**VORLIEGENDER TEXT**
Die NOK hat der HSK bis Ende 2005 eine systematische Auswertung aller in den letzten zehn Jahren durchgeführten Notfallübungen vorzulegen. Diese Auswertung soll folgende Informationen enthalten: Ziele der Übungen, Kriterien der Beurteilung, Beurteilung pro Übung, Gesamtbeurteilung und Empfehlungen im Hinblick auf künftige Notfallübungen sowie realisierte Verbesserungsmassnahmen.

3.13

Die Auflagen der Sektion Kernenergie betreffend die Sicherung sind gemäss Stellungnahme vom 9. September 2004 zu erfüllen.

4.

Die Bewilligungsgebühr von 50 000 Franken wird der Gesuchstellerin auferlegt. Sie ist innert 60 Tagen seit der Eröffnung des Entscheides zu bezahlen.

5.

Das Verfügungsdispositiv wird im Bundesblatt veröffentlicht. Der vollständige Entscheid wird bei der Gemeindeverwaltung Döttingen, bei der Staatskanzlei des Kantons Aargau und beim Bundesamt für Energie in Ittigen, Bern, während 30 Tagen öffentlich aufgelegt.

3. Dezember 2004

Im Namen des Schweizerischen Bundesrates Der Bundespräsident: Joseph Deiss Die Bundeskanzlerin: Annemarie Huber-Hotz

Der vollständige Entscheid wird zur Einsichtnahme bei den erwähnten Stellen gemäss Ziffer 5 der Verfügung, vom 21. Dezember 2004 bis 31. Januar 2005 öffentlich aufgelegt.

**MATERIALAUSZÜGE**

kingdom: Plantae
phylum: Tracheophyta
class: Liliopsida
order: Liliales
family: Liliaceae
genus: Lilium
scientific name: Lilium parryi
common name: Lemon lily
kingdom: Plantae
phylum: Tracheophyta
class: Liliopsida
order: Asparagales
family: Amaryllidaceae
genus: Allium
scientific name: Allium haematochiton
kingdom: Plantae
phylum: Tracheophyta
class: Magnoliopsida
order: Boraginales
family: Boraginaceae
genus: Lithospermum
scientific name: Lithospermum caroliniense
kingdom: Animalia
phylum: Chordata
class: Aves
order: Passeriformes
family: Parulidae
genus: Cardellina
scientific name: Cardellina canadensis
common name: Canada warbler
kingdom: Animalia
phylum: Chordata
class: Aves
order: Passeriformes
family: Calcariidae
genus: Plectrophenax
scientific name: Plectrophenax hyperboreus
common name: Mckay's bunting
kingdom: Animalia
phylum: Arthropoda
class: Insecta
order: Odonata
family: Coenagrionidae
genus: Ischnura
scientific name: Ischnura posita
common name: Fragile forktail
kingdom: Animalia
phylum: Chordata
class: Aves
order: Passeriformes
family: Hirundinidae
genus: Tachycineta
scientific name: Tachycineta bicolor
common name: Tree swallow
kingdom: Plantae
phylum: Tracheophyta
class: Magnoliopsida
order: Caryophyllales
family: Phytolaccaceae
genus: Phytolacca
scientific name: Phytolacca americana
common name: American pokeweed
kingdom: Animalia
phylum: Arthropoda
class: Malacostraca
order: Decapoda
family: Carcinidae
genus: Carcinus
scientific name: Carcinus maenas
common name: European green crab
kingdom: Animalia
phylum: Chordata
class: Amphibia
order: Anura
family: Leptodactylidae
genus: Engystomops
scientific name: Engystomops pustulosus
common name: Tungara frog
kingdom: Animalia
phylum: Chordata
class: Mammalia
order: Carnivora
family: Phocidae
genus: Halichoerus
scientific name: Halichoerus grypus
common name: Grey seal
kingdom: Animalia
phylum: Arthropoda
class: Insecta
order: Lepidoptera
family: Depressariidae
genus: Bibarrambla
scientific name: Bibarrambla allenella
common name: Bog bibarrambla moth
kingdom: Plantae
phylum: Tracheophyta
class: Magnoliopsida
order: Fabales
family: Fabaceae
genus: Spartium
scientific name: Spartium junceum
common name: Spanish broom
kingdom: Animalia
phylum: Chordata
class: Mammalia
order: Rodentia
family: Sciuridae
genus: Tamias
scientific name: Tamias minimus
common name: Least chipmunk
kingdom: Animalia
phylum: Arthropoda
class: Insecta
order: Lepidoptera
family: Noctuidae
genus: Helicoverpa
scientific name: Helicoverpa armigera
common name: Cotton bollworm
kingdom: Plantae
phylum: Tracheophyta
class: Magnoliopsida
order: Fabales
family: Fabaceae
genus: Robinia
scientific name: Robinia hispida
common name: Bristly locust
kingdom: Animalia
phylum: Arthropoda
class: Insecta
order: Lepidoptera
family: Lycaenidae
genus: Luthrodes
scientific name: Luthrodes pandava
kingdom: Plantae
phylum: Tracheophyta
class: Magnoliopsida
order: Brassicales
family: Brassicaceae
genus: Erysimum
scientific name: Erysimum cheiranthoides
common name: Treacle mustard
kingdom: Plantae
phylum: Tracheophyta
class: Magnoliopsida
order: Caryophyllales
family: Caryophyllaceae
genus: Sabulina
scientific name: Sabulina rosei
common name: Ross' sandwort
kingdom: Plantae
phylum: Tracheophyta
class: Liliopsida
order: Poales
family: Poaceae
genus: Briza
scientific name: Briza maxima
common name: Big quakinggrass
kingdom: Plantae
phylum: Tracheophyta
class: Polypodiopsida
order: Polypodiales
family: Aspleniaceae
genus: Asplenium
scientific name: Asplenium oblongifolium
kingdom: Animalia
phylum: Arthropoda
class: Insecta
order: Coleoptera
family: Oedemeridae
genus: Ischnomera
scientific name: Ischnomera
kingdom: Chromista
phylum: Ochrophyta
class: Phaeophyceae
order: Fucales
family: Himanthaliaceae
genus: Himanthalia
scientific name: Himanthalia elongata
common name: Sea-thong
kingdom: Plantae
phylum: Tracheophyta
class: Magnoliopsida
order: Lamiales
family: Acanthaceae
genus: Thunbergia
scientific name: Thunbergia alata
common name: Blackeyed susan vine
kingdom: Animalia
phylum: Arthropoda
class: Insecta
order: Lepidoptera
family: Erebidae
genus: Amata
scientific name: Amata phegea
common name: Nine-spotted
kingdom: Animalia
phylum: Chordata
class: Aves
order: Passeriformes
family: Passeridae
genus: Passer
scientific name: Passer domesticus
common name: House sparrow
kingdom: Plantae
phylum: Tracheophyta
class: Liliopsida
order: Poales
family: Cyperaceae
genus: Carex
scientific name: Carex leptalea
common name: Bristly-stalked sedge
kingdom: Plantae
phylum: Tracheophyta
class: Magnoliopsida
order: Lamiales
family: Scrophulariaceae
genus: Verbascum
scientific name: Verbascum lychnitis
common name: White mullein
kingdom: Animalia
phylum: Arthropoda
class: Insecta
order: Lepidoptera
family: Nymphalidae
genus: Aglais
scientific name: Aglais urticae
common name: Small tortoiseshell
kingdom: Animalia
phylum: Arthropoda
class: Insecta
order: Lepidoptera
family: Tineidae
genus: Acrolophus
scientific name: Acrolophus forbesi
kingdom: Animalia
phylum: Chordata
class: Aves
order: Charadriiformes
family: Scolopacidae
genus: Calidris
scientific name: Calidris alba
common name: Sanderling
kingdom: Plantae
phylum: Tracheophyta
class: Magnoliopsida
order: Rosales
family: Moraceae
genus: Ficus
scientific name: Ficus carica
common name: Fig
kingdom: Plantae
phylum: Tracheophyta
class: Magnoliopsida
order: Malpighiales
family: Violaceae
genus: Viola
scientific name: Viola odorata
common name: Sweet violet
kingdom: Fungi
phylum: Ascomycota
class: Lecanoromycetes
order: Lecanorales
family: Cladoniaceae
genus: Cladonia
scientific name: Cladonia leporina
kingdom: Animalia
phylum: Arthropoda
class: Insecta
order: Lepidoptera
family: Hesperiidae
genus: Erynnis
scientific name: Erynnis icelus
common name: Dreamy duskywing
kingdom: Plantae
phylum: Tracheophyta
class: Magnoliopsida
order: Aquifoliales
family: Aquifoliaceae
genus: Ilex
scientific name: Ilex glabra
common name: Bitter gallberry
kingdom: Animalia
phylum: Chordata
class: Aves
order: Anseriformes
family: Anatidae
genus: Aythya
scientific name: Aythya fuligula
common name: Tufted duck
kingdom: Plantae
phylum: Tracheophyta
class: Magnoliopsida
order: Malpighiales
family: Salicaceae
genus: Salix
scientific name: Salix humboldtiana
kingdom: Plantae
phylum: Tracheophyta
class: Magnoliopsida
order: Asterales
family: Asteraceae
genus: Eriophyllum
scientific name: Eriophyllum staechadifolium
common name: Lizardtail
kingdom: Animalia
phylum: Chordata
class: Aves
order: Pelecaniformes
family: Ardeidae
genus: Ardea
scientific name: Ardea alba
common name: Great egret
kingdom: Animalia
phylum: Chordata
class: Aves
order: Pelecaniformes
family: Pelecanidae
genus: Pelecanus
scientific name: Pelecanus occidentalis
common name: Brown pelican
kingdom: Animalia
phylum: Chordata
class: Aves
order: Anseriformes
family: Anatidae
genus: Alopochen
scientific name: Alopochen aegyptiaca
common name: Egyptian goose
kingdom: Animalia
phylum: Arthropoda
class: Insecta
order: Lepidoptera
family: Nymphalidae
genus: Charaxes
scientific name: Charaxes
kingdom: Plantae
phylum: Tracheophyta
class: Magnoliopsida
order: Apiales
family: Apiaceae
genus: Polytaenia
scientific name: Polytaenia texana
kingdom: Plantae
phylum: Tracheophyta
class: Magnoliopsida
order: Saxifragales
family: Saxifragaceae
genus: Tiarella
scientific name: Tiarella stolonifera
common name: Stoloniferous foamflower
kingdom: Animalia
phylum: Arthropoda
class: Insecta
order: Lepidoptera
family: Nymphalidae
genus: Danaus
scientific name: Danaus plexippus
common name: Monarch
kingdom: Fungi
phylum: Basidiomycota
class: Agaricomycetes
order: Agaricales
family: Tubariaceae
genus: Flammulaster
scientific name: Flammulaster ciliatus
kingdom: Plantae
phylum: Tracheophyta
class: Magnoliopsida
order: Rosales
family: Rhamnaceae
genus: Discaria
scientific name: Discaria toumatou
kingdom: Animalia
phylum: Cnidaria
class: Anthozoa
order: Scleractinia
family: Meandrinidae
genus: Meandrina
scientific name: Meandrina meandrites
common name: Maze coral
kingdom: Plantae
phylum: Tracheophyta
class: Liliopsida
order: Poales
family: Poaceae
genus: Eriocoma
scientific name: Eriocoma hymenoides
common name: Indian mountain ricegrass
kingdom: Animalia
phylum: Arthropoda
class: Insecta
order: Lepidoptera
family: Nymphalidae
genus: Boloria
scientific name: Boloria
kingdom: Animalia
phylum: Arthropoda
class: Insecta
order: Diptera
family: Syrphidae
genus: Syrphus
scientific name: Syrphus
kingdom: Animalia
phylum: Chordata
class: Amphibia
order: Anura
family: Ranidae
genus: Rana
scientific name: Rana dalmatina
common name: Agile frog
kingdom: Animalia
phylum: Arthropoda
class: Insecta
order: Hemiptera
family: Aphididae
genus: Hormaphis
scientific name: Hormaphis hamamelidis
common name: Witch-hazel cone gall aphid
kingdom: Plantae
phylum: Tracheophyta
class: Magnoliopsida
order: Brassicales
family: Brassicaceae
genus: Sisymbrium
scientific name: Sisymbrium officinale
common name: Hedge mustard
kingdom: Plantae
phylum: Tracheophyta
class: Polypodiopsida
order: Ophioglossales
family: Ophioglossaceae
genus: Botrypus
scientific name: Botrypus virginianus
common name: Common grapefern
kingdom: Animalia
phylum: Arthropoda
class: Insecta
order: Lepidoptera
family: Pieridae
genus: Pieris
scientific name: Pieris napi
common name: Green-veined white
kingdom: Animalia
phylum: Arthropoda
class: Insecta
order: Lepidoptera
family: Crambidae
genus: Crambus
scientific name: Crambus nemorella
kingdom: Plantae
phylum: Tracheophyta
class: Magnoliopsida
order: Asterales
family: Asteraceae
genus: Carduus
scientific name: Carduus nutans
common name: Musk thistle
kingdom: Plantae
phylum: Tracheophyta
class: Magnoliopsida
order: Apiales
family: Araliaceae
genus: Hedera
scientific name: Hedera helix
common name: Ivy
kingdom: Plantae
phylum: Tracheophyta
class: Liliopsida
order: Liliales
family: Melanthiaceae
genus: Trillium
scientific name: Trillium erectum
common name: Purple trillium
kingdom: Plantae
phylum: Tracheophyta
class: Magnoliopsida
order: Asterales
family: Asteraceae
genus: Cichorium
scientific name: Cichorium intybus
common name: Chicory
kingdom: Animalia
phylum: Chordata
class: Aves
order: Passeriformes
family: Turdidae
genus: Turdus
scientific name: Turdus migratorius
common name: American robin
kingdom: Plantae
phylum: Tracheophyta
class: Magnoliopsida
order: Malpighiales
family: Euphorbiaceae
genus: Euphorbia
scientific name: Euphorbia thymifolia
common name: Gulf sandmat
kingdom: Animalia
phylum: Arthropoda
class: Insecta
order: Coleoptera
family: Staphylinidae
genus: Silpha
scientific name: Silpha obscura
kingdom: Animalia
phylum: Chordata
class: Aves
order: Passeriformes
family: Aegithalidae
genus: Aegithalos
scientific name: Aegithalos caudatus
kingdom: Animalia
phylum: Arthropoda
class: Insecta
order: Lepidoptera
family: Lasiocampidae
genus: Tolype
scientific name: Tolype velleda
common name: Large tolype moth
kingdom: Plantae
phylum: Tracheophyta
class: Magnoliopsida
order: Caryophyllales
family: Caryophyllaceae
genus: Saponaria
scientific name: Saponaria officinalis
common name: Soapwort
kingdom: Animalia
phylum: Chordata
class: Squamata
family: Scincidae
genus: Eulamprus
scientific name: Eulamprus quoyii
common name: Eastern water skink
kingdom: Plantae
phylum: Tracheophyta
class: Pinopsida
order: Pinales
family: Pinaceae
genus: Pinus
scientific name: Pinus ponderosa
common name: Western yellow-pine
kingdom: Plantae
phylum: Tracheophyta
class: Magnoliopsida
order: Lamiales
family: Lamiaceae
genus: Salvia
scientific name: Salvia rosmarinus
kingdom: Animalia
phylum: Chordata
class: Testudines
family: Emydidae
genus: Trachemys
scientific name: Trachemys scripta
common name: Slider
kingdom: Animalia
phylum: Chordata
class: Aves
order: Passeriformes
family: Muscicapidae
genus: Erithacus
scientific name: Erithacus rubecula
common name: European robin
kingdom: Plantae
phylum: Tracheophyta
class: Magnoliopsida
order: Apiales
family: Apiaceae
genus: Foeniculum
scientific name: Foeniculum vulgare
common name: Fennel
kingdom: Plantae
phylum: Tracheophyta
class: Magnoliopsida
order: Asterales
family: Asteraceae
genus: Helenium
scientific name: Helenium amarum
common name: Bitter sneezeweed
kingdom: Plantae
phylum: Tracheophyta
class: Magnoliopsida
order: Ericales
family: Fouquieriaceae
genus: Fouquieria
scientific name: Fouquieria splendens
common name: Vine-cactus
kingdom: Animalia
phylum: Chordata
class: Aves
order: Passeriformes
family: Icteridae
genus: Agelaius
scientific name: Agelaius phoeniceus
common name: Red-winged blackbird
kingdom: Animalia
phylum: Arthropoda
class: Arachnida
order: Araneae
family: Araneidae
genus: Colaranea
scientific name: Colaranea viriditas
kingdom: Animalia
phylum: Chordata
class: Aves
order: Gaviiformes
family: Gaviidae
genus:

**ZU BEARBEITEN**
(a) Nenne bitte alle Stellen, bei denen der vollständige Bundesratsentscheid öffentlich aufgelegt wird.
(b) Aktualisiere den Abschnitt des Bundesratsentscheids zwischen "Die NOK hat" und "sowie realisierte Verbesserungsmassnahmen.", einschließlich, und ersetze darin "Auswertung" durch "Analyse".
Das Material wird hier nicht gebraucht.

**LÖSUNGEN**
(a)
- Gemeindeverwaltung Döttingen
- Staatskanzlei des Kantons Aargau
- Bundesamt für Energie in Ittigen, Bern

(b)
Die NOK hat der HSK bis Ende 2005 eine systematische Analyse aller in den letzten zehn Jahren durchgeführten Notfallübungen vorzulegen. Diese Analyse soll folgende Informationen enthalten: Ziele der Übungen, Kriterien der Beurteilung, Beurteilung pro Übung, Gesamtbeurteilung und Empfehlungen im Hinblick auf künftige Notfallübungen sowie realisierte Verbesserungsmassnahmen.